Na primeira parte da entrevista, Gil refuta os temores de que a criação do Fórum de Governança da Internet, principal conseqüência prática do evento em Túnis, abra caminho para maior ingerência de empresas ou governos autoritários sobre a Internet. "O fato de que agora estejam todos reunidos num fórum multilateral atenua a possibilidade de que existam interferências unilaterais", diz Gil.
Agência Brasil: Qual a avaliação que o sr. faz dos resultados obtidos na Cúpula Mundial sobre a Sociedade da Informação?

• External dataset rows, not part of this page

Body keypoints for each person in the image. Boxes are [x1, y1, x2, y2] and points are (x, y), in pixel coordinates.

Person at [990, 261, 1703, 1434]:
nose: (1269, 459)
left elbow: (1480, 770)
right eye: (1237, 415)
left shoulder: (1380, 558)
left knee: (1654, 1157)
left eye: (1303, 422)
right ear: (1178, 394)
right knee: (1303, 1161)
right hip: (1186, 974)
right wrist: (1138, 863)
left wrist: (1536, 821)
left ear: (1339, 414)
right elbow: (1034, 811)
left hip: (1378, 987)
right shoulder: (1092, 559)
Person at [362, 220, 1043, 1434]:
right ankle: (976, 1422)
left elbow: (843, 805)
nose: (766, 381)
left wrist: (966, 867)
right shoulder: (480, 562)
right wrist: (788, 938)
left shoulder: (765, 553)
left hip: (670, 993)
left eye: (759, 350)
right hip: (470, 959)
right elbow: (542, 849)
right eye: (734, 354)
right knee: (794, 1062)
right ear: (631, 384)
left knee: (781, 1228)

Gilberto Gil: Eu tenho a impressão de que a Declaração de Túnis estabelece determinados avanços que eram no fundo o desejo básico de uma grande parte dos pleiteantes, de todos que estabeleceram esse processo junto com a Unesco (Organização das Nações Unidas para a Educação, a Ciência e a Cultura), as Nações Unidas, as grandes entidades internacionais, que consideraram essa questão da governança da internet. A cúpula trata de muitas outras questões, mas talvez essa tenha sido a mais interessante, aquela que nos trouxe a praticamente quase nós todos aqui.
A declaração sai um documento positivo quanto a isso, porque estabelece primeiro a compreensão ampla, internacional de que a internet deve ser considerada, protegida, fundamentada como instrumento aberto, amplo, estratégico, democrático para o futuro do desenvolvimento da humanidade e que, portanto, deve ser objeto do cuidado de todos. De todos os Estados, todos os governos, todos os conjuntos sociais representados por meio das suas corporações, do campo produtivo, das suas organizações comunitárias, no sentido da sociedade civil.

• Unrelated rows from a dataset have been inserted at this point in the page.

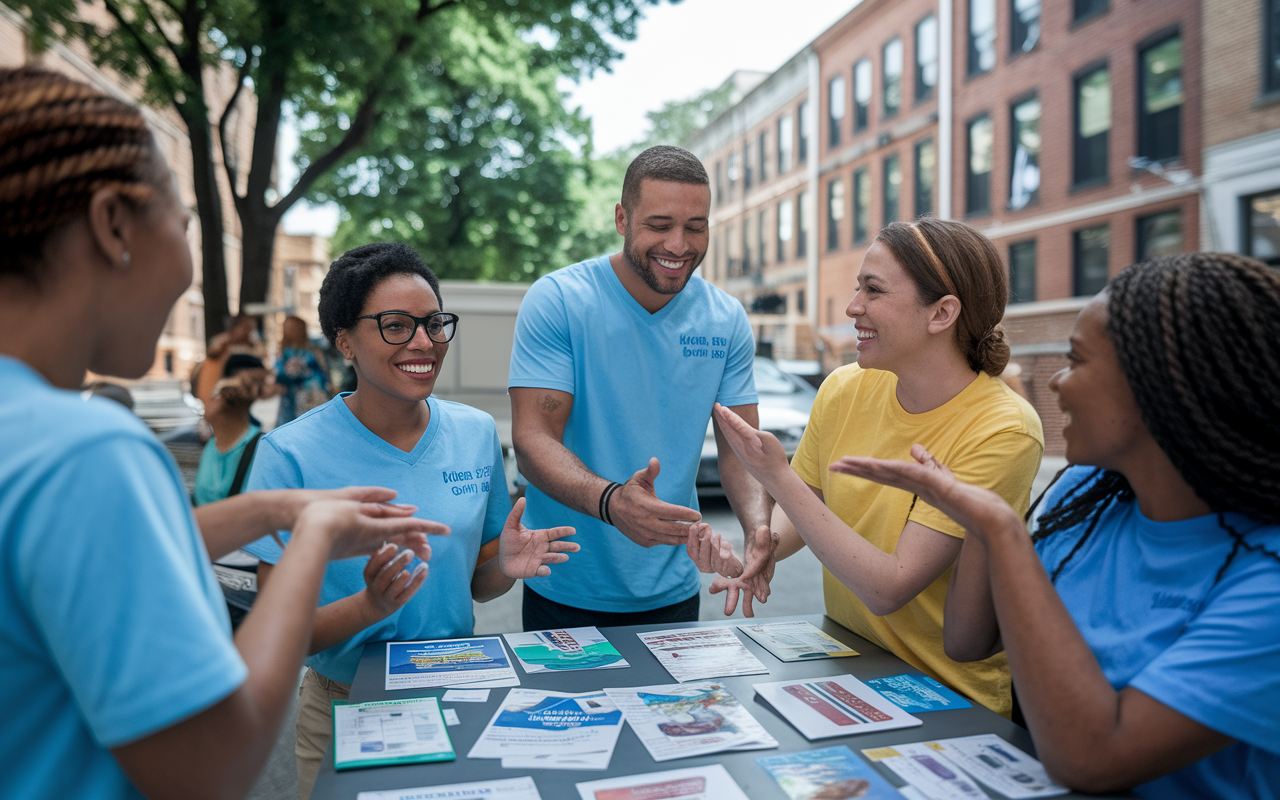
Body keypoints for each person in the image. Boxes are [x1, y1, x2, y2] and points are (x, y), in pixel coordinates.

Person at [0, 66, 444, 800]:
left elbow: (82, 555)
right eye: (183, 224)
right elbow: (213, 764)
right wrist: (312, 541)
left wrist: (272, 512)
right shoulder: (90, 449)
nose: (185, 263)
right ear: (114, 224)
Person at [832, 252, 1280, 797]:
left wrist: (1002, 529)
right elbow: (968, 641)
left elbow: (1095, 761)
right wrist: (977, 518)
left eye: (1077, 361)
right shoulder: (1085, 494)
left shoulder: (1267, 582)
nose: (1060, 383)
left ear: (1159, 388)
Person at [241, 242, 580, 800]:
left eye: (433, 323)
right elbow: (279, 635)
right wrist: (370, 607)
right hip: (345, 710)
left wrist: (506, 565)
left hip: (459, 701)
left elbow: (478, 582)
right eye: (395, 326)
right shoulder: (289, 454)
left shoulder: (473, 434)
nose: (424, 342)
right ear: (344, 340)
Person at [712, 217, 1044, 717]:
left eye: (874, 290)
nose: (852, 307)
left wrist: (774, 477)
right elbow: (808, 505)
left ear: (942, 313)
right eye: (856, 287)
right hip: (850, 667)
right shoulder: (845, 387)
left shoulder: (1003, 429)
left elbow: (888, 587)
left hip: (946, 698)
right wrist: (763, 547)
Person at [508, 144, 772, 631]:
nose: (679, 244)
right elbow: (532, 439)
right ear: (622, 218)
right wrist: (613, 502)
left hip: (673, 591)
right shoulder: (560, 300)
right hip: (564, 585)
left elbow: (743, 449)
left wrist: (759, 528)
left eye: (696, 227)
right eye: (659, 224)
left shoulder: (726, 318)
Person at [192, 356, 276, 506]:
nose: (208, 402)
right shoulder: (212, 446)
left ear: (229, 402)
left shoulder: (261, 448)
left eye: (214, 397)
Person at [194, 313, 267, 405]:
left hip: (249, 395)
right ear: (236, 326)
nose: (248, 330)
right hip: (224, 394)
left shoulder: (256, 346)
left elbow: (263, 367)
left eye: (250, 327)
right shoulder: (222, 342)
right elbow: (212, 357)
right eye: (245, 326)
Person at [274, 314, 331, 425]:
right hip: (290, 399)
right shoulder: (284, 351)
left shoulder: (312, 350)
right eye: (285, 327)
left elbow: (321, 374)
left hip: (309, 398)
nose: (286, 331)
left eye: (290, 327)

Tenho a impressão de que é um progresso importante o que sai daqui, com a criação do fórum, que é uma entidade que vai abrigar todo esse processo constante de discussão, que estava fora de um abrigo e agora tem um abrigo. Também é um avanço importante o fato de que todos os Estados passam a ser considerados em pé de igualdade, ou seja, todos têm o direito de estabelecer suas políticas relativas à questão da internet, contanto que elas estejam de acordo com os princípios superiores estabelecidos por toda a comunidade internacional.

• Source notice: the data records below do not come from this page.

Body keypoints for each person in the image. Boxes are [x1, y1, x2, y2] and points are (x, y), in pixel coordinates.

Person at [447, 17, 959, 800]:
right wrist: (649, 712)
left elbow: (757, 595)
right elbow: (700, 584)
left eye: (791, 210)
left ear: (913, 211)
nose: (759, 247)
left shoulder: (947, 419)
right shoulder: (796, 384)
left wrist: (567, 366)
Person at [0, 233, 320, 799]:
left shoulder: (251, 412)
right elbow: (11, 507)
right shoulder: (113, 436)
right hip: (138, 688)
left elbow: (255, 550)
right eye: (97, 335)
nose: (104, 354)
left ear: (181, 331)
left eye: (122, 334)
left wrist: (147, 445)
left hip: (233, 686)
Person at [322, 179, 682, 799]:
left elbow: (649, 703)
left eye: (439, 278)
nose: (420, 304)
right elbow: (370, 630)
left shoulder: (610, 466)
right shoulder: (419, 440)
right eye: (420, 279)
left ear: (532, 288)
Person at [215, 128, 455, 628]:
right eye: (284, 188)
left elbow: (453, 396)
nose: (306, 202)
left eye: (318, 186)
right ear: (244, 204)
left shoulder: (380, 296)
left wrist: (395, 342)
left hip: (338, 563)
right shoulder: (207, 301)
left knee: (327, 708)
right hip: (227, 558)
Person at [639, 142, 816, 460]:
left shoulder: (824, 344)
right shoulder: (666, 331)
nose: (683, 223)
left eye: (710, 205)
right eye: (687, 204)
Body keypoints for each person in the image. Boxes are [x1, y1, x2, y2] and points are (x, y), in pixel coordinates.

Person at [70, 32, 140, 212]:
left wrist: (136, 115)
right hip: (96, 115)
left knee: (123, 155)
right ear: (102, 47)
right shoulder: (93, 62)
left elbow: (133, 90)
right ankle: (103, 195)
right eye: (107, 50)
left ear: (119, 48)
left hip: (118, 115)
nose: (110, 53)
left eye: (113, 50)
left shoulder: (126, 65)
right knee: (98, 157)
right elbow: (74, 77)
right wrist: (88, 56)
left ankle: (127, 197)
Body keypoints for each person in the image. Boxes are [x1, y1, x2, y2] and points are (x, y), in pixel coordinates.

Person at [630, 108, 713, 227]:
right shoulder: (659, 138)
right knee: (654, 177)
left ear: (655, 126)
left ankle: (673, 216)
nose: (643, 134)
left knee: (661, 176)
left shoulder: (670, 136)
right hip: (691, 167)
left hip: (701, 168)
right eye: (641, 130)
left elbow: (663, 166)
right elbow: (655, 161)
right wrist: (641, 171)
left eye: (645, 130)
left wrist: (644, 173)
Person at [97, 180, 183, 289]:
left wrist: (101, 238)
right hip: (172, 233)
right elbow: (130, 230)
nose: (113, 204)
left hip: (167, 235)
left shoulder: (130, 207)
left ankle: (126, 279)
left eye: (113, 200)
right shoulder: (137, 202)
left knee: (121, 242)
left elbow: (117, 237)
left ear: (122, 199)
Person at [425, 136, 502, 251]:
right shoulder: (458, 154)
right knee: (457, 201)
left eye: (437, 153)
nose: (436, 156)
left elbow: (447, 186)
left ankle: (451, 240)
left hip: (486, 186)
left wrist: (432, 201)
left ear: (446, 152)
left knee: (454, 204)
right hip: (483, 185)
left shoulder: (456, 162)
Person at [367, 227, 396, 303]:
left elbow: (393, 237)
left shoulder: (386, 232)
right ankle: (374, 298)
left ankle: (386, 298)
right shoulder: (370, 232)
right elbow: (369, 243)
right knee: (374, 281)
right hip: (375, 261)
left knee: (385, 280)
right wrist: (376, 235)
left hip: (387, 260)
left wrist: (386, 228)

ABr: Há quem tema que a atuação de governos autoritários ou grandes corporações nesse fórum, avaliando que as coisas deveriam permanecer como estão...
Gil: Com o fato de que estejam todos sob os olhares desse fórum, sob a vigilância do fórum, todos no mesmo plano, considerados igualmente, tenho a impressão de que se cria aí exatamente uma espécie de Conselho de Ética, que vai instruir, vigiar, subsidiar as ações dos Estados com a idéia do que é ou não aceitável. Esses contextos também vão emanar da própria vida natural das sociedades, que vão ter palavra.
Por exemplo, pornografia, pode ou não pode? Não vão ser os Estados que vão dizer isso, eles vão acabar representando um pouco o que as suas sociedades queiram. Um pouco como já é na internet, só que com mais capacidade de supervisão internacional, a partir não só dos estados representados pelos seus governos, mas representados pelas suas sociedades, pelas suas instâncias não governamentais, por todo o mundo.
Eu não acho que se deva temer uma situação como essa mais do que a situação que nós temos hoje. Hoje nós estamos sujeitos a que a China estabeleça certas restrições ao tráfego de informações na internet, que a Tunísia prenda as pessoas por não se sujeitarem a regras impostas pelo Estado. Hoje os Estados são como são, mais ou menos democráticos, e o grau de cada situação define também como eles agem em relação à internet.
O fato de que agora estejam todos reunidos num fórum multilateral atenua a possibilidade de que existam interferências unilaterais. Por isso, eu não acho que seja mais ou menos temerária a posição que nós estamos alcançando do que a que nós temos tido até agora.